The relatively small number of cases and short follow-up periods are the limitations of our study.
Frameless stereotactic biopsy is superior to framed stereotactic biopsy methods in terms of patient comfort and operation time, and its mortality and morbidity is much lower than biopsy with open craniotomy [30]. With the contribution of navigation technology and the use of a frameless stereotaxic biopsy system, many benefits have been achieved in an MRI and CT compatible manner. In addition to having the same sensitivity as the conventional system, frameless stereotaxy has advantages such as better patient comfort, saving time and reducing costs. With this system, the discomfort caused by the fixation of the skull is prevented. In addition, the risks of complications such as fractures, CSF leakage and epidural hematoma that may develop due to the nailed head are eliminated [31].

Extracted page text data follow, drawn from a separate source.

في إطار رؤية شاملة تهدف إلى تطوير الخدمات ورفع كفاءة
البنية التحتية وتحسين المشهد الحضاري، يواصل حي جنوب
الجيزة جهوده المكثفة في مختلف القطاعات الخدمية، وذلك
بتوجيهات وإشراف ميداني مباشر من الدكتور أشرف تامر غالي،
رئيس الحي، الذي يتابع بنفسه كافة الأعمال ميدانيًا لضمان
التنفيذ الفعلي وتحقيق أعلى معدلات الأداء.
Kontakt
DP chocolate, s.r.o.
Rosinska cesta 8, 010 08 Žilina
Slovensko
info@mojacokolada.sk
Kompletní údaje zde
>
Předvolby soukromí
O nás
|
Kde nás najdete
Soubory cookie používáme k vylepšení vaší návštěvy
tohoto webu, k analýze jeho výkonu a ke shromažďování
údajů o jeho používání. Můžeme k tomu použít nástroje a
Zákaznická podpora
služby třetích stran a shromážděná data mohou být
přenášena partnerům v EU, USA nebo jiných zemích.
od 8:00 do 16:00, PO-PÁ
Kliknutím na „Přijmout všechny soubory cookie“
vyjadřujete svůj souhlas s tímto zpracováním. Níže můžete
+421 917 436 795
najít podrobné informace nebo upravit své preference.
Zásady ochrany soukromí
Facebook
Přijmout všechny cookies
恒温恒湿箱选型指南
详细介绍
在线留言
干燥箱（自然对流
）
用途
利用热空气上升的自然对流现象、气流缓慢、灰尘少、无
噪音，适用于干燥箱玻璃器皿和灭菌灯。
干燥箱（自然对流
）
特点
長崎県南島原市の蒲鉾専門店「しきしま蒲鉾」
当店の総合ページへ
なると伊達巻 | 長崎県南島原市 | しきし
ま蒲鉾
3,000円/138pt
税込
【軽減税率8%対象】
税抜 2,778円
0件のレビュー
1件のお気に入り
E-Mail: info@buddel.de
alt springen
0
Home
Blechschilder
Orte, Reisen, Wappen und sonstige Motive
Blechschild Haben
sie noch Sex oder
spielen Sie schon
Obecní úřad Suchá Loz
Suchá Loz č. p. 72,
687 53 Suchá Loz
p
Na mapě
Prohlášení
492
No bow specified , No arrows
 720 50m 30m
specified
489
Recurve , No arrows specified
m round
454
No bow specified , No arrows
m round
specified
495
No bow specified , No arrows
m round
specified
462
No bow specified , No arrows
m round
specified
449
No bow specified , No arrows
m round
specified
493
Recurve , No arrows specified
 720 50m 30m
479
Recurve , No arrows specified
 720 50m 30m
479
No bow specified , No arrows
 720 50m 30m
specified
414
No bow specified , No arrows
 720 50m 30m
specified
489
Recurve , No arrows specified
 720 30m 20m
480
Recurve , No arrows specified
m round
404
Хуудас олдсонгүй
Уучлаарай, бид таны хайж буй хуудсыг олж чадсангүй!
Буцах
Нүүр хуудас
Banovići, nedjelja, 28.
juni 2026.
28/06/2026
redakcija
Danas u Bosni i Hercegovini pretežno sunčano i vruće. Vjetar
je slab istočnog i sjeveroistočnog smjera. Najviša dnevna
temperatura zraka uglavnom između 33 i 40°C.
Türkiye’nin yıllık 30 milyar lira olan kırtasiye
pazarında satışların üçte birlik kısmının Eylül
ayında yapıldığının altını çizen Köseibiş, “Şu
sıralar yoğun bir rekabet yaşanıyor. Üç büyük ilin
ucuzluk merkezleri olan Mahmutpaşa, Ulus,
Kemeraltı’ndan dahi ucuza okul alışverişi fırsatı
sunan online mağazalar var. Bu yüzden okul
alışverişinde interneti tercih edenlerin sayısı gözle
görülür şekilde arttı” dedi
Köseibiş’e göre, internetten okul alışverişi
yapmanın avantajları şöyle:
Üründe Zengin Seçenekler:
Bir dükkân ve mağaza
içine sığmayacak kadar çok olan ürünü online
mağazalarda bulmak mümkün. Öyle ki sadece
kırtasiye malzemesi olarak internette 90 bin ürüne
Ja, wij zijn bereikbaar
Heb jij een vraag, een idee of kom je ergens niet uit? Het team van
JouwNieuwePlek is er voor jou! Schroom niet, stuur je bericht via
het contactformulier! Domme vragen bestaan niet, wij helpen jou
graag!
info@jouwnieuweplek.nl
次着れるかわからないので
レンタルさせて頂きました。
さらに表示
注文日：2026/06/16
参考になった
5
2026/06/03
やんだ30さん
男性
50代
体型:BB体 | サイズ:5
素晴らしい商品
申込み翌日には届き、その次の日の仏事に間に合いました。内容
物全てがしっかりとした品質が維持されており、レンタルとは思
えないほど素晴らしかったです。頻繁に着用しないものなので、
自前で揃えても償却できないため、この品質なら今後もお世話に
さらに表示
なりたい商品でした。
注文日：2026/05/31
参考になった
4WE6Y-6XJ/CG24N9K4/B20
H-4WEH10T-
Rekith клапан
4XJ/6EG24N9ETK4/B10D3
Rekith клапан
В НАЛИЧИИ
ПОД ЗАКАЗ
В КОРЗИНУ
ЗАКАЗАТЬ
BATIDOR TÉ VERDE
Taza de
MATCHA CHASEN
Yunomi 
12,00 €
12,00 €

It is a great comfort for the patient to be able to diagnose the lesions in deep-seated, hard-to-reach and important functional areas of the brain by neuronavigation and stereotaxic method with a frameless method without a large and large craniotomy, and without penetrating nails into the scalp with a small burr hole. We think that taking samples from different points of the lesion by paying attention to important and functional areas of the brain, pathways and vascular structures will increase the chance of success, and that this procedure will be performed by experienced hands and the rate of more accurate diagnosis will increase with an experienced neuropathologist.